Avec Joe, David Gordon Green confirme un retour en grâce amorcé par le beau Prince Avalanche primé à Berlin l’année dernière, après une progressive baisse de régime autour de l’écurie comique de Judd Appatow. Sous des faux airs du Mud de Jeff Nichols (avec qui Green a fait ses études), Joe revient dans le sud dur et traditionnel pour y conter l’histoire d’un ancien taulard fatigué (Joe – Nicolas Cage) retrouvant toute sa hargne pour sauver un pauvre gamin perdu (Gary – Tye Sherridan, déjà héros de Mud) des griffes de son horrible bourreau alcoolique de père, Wade (interprété par Gary Poulder, un excellent acteur non-professionnel).
Dans le monde tragique de Joe, la misère fait du devoir quotidien à la fois un salut et un arrachement à tout ce qui est bon. Ainsi Joe, engourdi par la chaleur et l’alcool, doit franchir les limites pour retrouver le sel d’une vie qu’il perd à la gagner. Ainsi la cruauté infâme de Wade sonne comme un cri de révolte à cet immobilisme vain et son alcoolisme comme une punition à l’absurdité de l’existence. Entre ces deux figures antagonistes de père, Gary devra apprendre à se battre et devenir un homme.
S’il utilise à bon escient le symbolisme d’une telle histoire, David Gordon Green, pour éviter la lourdeur d’un programme initiatique et mythologique aussi entendu, en brise la puissance grandiloquente, et plonge son film dans un subtil mélange entre un réalisme vivifiant (laissant espace et temps d’existence à une multitude de personnages secondaires, faisant miroiter un monde entier de tendresse et d’horreur) et une mélancolie contemplative, portée par quelques effets de styles simples et une musique enlevée.
Les détracteurs du Prince Avalanche lui reprochaient l’insuffisance d’un minimalisme qui priverait de surprise, comme s’ils attendaient, regardant du beau, qu’il se mette à brûler – bien sûr, le film n’avait rien d’autre à offrir que cette douceur, qui suspendait le film dans la jolie immaturité de ses personnages.
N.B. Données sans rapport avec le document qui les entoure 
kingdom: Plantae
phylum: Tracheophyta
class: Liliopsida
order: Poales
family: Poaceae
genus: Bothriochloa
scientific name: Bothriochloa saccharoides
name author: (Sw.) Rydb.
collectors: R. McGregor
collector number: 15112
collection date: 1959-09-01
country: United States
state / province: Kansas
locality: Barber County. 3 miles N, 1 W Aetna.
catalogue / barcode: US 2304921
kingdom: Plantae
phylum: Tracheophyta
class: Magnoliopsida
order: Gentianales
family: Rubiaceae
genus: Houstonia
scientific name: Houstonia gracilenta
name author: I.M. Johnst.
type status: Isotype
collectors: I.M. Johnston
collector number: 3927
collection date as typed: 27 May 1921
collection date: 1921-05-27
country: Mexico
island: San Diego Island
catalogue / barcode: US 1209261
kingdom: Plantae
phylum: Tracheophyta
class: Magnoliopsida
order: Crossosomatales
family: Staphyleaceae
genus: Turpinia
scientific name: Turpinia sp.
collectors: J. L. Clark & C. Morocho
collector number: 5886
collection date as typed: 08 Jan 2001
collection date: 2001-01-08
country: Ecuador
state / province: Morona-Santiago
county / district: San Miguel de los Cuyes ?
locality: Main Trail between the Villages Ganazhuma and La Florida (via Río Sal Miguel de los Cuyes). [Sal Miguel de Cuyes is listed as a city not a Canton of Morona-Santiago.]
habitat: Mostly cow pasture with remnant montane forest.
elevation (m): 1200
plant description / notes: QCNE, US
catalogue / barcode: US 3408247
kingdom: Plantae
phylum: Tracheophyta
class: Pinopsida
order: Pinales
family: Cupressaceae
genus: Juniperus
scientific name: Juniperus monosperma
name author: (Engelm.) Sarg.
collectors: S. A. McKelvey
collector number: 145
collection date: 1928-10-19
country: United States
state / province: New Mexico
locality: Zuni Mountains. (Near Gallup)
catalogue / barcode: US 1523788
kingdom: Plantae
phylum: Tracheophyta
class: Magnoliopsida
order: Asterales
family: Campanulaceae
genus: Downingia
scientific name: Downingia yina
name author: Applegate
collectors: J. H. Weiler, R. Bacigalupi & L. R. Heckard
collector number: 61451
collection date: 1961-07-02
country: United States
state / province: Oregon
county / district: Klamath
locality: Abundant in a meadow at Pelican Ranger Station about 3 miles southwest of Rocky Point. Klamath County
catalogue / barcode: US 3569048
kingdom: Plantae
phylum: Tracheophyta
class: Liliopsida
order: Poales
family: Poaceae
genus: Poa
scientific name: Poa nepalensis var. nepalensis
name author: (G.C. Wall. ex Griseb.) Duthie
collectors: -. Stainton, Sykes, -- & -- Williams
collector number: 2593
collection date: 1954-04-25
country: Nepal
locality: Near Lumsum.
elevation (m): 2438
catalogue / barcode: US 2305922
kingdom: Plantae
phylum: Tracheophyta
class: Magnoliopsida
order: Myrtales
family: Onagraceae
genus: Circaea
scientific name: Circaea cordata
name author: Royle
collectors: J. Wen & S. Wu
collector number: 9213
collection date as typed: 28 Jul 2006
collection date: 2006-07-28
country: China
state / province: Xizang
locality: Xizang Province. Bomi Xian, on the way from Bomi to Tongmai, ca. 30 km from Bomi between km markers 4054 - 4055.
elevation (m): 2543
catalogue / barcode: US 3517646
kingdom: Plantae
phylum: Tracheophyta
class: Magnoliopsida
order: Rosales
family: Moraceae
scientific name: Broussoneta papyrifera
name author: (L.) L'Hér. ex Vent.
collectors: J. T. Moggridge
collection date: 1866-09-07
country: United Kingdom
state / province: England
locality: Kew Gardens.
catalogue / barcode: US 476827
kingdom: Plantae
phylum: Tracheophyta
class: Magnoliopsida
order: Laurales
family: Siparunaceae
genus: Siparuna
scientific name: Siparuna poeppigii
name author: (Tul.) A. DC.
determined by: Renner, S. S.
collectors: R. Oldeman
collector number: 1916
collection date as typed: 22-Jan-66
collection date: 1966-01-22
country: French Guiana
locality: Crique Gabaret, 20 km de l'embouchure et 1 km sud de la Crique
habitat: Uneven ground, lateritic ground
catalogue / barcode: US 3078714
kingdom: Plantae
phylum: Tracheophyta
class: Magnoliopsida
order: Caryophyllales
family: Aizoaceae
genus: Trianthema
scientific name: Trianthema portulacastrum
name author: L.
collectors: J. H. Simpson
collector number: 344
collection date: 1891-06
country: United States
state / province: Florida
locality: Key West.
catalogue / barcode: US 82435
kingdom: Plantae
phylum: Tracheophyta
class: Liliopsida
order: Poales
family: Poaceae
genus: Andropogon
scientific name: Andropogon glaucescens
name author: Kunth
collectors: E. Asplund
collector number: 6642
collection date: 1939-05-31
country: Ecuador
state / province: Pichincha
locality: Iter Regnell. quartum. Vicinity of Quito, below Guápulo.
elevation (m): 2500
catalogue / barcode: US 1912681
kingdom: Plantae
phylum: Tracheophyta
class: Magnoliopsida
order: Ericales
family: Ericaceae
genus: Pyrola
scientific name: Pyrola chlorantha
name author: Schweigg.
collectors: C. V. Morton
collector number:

Si en l’occurrence ceux de Joe sont des hommes durs et violents, et qu’eux finissent bien par exploser, le film les berce pourtant dans la même narration lente et généreuse, pleine de digressions et, chose importante, d’humour.
En effet, se glissent inopinément dans le mythe quelques sketches qui viennent le coller au réel, comme une scène ou Gary s’amuse avec son père de son ébriété, quand ce dernier se lance dans un incroyable cours de hip hop. Les voici, les surprises dans le cinéma de David Gordon Green ; plutôt que de bâtir de grandes démonstrations autour de motifs millénaires, il les abandonne à ses personnages et à ses acteurs. Au centre, Nicolas Cage aux fêlures apparentes trouve un rôle taillé pour lui : celui d’un homme juste, maudit par sa trop grande force et son exubérance, ligoté par des règles plus étroites que lui jusqu’à ce qu’une ultime folie le ranime pour de bon.
Avec ce film, dont les dimensions modestes sont dessinées par la simplicité de l’auteur, David Gordon Green rejoint Jeff Nichols mais aussi James Gray dans le camp des artisans de la tragédie douce, genre qui aura donné ces dernières années parmi les plus belles pépites du cinéma indépendant américain contemporain.